Court Opinion

ID: 7846295
Source: CourtListenerOpinion
Date Created: 2022-09-08 17:11:13.005661+00
Date Added: 2024-06-11T16:25:03.478130
License: Public Domain

BERDON, J.,
concurring. A substantial quantum of stigma is often associated with a trial court’s decision that it will not permit a particular attorney to represent a particular client. I am troubled by the thought of counsel suffering this stigma without any recourse to judicial review. Nevertheless, I agree with my colleagues in the majority that — absent extraordinary circumstances — an attorney does not possess a right to assert an immediate appeal from his or her own disqualification in order to vindicate his or her pecuniary and reputational interests. I write separately for two interrelated reasons.
First, the majority opinion contains dicta that is of concern to me. The majority emphasizes that a criminal defendant “retains the right to challenge the disqualification [of his counsel] upon appeal from an adverse final judgment” — that is, after the completion of trial. In my view, a criminal defendant will never have an incentive to exercise this right. If the defendant is acquitted, then of course he has no reason to assert an appeal. If he is convicted, he still has little reason to *487assert an appeal from the order disqualifying his attorney, because he would have to demonstrate “that he lost the case because he was improperly forced to change counsel. This would appear to be an almost insurmountable burden.” (Internal quotation marks omitted.) State v. Vumback, 247 Conn. 929, 930, 719 A.2d 1172 (1998) (Berdon, J., dissenting).

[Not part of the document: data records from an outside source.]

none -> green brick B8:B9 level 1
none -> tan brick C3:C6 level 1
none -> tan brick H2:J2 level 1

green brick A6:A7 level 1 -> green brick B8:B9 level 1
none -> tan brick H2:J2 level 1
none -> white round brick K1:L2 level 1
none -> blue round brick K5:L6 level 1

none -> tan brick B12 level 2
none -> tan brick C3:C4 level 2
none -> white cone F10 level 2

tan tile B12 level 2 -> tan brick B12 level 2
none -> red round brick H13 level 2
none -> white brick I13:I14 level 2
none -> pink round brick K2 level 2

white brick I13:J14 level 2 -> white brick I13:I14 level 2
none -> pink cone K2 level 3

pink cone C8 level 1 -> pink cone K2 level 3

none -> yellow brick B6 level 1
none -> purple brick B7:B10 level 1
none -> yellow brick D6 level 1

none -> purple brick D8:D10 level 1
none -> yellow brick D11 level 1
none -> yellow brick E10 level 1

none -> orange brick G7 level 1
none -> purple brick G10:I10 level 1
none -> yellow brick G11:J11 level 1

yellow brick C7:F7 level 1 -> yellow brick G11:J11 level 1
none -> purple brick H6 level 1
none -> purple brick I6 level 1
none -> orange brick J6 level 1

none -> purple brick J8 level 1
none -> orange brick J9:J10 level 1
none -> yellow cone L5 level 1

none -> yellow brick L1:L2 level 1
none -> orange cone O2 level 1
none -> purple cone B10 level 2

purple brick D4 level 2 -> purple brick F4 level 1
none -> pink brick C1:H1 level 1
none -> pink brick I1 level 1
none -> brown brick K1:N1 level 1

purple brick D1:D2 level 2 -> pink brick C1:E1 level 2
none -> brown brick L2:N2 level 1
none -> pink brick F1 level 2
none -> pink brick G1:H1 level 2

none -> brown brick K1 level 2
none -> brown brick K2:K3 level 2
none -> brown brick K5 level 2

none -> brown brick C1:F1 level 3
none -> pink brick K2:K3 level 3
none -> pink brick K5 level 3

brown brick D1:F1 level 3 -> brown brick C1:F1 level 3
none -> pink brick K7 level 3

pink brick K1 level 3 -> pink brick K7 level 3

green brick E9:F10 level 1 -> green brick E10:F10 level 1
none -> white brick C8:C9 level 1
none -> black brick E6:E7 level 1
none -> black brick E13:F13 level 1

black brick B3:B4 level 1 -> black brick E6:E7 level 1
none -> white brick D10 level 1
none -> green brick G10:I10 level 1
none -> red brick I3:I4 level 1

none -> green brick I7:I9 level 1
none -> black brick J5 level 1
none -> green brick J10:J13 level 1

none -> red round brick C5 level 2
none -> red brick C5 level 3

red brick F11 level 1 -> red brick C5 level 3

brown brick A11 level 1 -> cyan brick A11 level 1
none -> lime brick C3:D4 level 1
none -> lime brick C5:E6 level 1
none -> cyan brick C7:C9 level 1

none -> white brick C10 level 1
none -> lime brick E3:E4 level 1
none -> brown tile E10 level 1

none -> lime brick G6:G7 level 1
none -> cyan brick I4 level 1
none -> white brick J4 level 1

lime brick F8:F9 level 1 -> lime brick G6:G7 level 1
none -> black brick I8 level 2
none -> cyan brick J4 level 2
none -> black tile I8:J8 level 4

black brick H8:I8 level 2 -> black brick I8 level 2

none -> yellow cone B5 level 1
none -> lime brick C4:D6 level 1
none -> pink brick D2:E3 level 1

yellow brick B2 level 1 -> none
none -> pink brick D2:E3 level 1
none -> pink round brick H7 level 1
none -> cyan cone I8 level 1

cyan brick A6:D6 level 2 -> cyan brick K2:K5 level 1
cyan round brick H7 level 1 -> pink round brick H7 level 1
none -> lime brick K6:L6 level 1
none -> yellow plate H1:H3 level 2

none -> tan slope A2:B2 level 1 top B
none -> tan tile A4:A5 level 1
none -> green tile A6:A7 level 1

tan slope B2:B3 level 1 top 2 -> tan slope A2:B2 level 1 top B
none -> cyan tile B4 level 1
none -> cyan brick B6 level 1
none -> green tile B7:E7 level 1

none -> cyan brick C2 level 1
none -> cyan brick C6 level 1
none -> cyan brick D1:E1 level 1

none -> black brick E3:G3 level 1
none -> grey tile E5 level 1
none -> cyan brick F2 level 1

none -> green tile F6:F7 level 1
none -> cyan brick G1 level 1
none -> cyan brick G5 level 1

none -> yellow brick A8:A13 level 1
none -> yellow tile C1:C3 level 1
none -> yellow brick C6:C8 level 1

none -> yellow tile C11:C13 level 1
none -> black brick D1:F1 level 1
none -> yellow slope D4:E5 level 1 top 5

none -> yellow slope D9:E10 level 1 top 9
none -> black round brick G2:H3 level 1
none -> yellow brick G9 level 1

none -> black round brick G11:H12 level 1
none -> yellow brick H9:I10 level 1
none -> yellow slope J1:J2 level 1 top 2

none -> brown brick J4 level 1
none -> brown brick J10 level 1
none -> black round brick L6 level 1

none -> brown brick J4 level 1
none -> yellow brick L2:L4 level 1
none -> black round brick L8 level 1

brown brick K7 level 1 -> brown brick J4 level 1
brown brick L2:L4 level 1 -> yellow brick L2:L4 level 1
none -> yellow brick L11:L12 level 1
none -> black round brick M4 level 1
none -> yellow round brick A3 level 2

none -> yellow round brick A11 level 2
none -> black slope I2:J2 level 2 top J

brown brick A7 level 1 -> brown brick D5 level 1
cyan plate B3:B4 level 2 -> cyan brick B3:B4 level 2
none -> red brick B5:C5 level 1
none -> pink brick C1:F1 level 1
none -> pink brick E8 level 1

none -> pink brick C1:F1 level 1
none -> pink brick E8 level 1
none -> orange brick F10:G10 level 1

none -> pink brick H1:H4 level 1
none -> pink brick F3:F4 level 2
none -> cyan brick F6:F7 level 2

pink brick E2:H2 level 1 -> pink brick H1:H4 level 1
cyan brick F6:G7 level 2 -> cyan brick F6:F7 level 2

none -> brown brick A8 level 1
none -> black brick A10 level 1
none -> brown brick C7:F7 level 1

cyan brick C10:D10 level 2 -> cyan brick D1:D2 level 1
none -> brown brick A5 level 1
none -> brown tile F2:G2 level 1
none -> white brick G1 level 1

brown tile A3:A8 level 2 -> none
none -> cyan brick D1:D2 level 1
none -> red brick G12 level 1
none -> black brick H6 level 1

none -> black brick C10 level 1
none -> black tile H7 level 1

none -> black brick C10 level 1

Correlatively, I want to reiterate my belief that a criminal defendant may assert an immediate appeal from the disqualification of his attorney in order to vindicate his right to counsel of his choice. Earlier this term, I explained that “[t]he right to counsel in a criminal prosecution is not only embodied in our state constitution; Conn. Const., art. I, § 8; it has also been richly embellished in the history of this state. Not only was Connecticut the first state to adopt the public defender system; State v. Hudson, 154 Conn. 631, 635, 228 A.2d 132 (1967); but the right to counsel was secured to criminal defendants in this state long before the mandate of Gideon v. Wainwright, 372 U.S. 335, 83 S. Ct. 792, 9 L. Ed. 2d 799 [(1962) (holding that the fourteenth amendment incorporated the sixth amendment right to counsel)]. . . . Spring v. Constantino, 168 Conn. 563, 566-67 n.2, 362 A.2d 871 (1975). The United States Supreme Court has turned to the historical experience of Connecticut in expanding the right to counsel under the federal constitution. Faretta v. California, 422 U.S. 806, 827, 95 S. Ct. 2525, 45 L. Ed. 2d 562 (1975); Powell v. Alabama, [287 U.S. 45, 62-63, 53 S. Ct. 55, 77 L. Ed. 158 (1932)]. State v. Stoddard, 206 Conn. 157, 165, 537 A.2d 446 (1988).
“It is imperative that a criminal defendant should have his or her choice of counsel unless there are compelling reasons to thwart this choice. In a criminal trial, the enormous coercive power of the state and the outrage of the community are both pitted against a lone individual. Defense counsel is often the only person *488who stands on the side of the accused. An almost sacred relationship exists between a criminal defendant and his lawyer, and it is for this reason that the state should not lightly wrench the two apart.” (Internal quotation marks omitted.) State v. Vumback, supra, 247 Conn. 932-33 (Berdon, J., dissenting). I continue to adhere to these views.